The conversational centre

For most humanities users, Gemini means the chat interface. You can ask questions, upload files (PDFs, images, audio, video), draft or revise writing, analyse passages, brainstorm teaching materials, work through translations, and summarise readings. Gemini can also search the web, generate images, and respond by voice via Gemini Live.

What sets Gemini's chat apart from the other major platforms is the breadth of its multimodal input. You can upload a photograph of an inscription, a recording of a lecture, a video clip, or a spreadsheet — and work with all of them in the same conversation.

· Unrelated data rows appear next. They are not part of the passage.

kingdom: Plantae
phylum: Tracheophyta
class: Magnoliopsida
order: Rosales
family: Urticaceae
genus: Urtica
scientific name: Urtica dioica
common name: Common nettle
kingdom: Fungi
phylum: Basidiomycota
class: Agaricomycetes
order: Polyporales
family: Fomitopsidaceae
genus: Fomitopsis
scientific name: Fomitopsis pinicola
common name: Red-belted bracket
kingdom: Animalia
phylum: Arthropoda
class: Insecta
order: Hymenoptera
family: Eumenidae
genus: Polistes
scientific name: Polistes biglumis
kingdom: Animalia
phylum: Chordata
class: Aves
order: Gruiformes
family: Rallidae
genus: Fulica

For humanities scholars dealing with mixed-media source material, this is a genuine practical advantage.

In humanities work, ordinary chat is often enough for:

  • Close-reading support and first-pass summaries
  • Rewriting for different audiences
  • Seminar preparation and generating discussion questions
  • Tentative translation checking
  • Producing structured notes from messy material
  • Working with images, audio, or video alongside text
  • Getting unstuck when a project has stalled

Limits and cautions

Gemini has the same fundamental limitations as every large language model. It can sound more confident than it should. It may invent references, flatten nuance, mishandle chronology, or over-regularise messy evidence. It is best treated as a fast and suggestive assistant, not as an authority.

Web search can help with current information because it returns links to sources, but those sources still need human checking.

Leif's Notes

The multimodal breadth is genuinely useful but doesn't change the verification requirement. Whether Gemini is analysing a text, an image, or a video, the same rule applies: check the output against your own knowledge and primary sources. See Verification & Citation.


Settings that matter

Gemini Extensions (now called Connected Apps) let Gemini access Google Workspace services — Gmail, Drive, Docs, Maps, and others. These are toggled on or off in settings. If you use Google Workspace, this is one of Gemini's strongest features. If you don't, it doesn't matter.

Temporary Chat gives you a conversation that is automatically deleted within 72 hours and is not used for model training. For sensitive, provisional, or compartmentalised work, Temporary Chat is often the better option. Note that Temporary Chat is not available on work or school (Workspace) accounts.


A sensible default

Use ordinary chat for one bounded task at a time. Upload the relevant source material where possible. Ask for explicit uncertainty when claims are weak. Verify anything factual before reusing it in teaching or publication. Be aware that on personal accounts with Activity turned on, your conversations may be reviewed by humans and used for training — see Plans & Privacy for how to manage this.

For data handling considerations that apply across all platforms, see Data Governance.